Yedidim
- Formation: 2006
- Founder: Meir Wiener
- Type: Non-profit
- CEO: Israel Almasi
- Website: yedidim-il.org

= Yedidim =

Israeli volunteer roadside assistance organization

Yedidim (ידידים) is an Israeli non-profit volunteer organization that provides free non-medical roadside and emergency assistance throughout Israel. Founded in 2006, the organization operates a nationwide network of volunteers assisting motorists with vehicle emergencies, including battery jump-starts, tire changes, fuel delivery, lockouts, and rescuing children trapped inside vehicles.

== History ==
Yedidim was founded in 2006 by Meir Wiener as a local volunteer initiative providing assistance to drivers with flat tires and depleted batteries. Over the following years, the initiative expanded into a regional network. In 2012, Israel Almasi joined the organization, later becoming its CEO as operations were formalized and a centralized dispatch hotline was launched.

During the COVID-19 pandemic in Israel, the organization expanded its non-emergency civil support to include delivering food and essential medication to isolated elderly residents. By the early 2020s, the volunteer roster had grown to tens of thousands of active participants operating nationwide.

== Operations and services ==
Yedidim operates a nationwide dispatch system that coordinates volunteer responses to non medical roadside assistance requests. Services are provided free of charge and include jump starting vehicle batteries, changing flat tires, delivering fuel, and unlocking vehicles when keys are locked inside.

The organization maintains a specialized emergency unit equipped to unlock vehicles with trapped children or pets. Dispatch requests are processed through a centralized phone hotline and a mobile application that uses geolocation to notify the nearest available volunteer. Volunteers rely on their personal vehicles and equipment to perform assistance calls.

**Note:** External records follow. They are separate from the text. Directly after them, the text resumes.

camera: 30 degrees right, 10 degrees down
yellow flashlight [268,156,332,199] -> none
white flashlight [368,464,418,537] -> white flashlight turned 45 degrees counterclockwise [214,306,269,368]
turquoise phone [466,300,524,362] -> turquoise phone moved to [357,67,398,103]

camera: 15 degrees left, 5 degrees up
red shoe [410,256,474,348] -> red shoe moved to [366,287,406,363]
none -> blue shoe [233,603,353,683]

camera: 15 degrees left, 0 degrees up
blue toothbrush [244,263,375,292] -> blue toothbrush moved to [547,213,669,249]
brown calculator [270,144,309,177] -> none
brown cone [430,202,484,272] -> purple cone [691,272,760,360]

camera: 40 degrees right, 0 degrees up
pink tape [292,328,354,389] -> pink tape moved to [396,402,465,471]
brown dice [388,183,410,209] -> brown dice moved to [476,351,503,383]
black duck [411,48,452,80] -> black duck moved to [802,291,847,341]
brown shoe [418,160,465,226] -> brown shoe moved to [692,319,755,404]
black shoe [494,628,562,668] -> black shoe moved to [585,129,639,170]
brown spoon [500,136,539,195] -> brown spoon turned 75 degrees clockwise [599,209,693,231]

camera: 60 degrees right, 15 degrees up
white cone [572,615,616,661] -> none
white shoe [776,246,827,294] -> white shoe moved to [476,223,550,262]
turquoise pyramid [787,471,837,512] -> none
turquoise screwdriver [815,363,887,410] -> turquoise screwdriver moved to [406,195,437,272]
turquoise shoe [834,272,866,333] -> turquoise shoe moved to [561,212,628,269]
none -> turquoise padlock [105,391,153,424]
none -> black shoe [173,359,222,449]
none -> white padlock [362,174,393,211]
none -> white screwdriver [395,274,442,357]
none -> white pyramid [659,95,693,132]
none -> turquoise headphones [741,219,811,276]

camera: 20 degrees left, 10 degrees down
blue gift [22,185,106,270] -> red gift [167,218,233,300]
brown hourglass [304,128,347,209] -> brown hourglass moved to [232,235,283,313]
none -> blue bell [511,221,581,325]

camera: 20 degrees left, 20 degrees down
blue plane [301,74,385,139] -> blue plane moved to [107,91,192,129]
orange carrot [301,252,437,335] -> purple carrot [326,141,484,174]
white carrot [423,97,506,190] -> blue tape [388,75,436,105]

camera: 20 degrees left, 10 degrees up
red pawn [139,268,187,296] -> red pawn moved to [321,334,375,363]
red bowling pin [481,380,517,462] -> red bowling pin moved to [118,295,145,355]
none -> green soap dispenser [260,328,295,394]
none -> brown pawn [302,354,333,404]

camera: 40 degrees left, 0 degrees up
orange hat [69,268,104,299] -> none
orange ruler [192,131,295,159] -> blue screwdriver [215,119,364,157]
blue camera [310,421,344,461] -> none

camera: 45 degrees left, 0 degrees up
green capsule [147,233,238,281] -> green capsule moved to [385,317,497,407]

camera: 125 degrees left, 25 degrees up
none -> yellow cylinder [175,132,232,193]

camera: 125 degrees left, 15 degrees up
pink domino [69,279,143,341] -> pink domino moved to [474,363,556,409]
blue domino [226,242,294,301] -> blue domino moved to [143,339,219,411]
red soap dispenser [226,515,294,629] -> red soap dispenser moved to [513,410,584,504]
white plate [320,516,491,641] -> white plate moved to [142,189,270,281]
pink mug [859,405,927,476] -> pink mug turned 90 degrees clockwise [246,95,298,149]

== Recognition and awards ==
The organization and its leadership have received several national awards for their volunteer activities in Israel. In April 2020, CEO Israel Almasi was selected to light a torch at the official Independence Day ceremony on Mount Herzl on behalf of the organization's volunteers.

In 2021, Yedidim was awarded the President's Award for Volunteerism by President Reuven Rivlin in recognition of its national civilian support operations. The organization has also received the Speaker of the Knesset Prize for Quality of Life for its contributions to public safety and community assistance.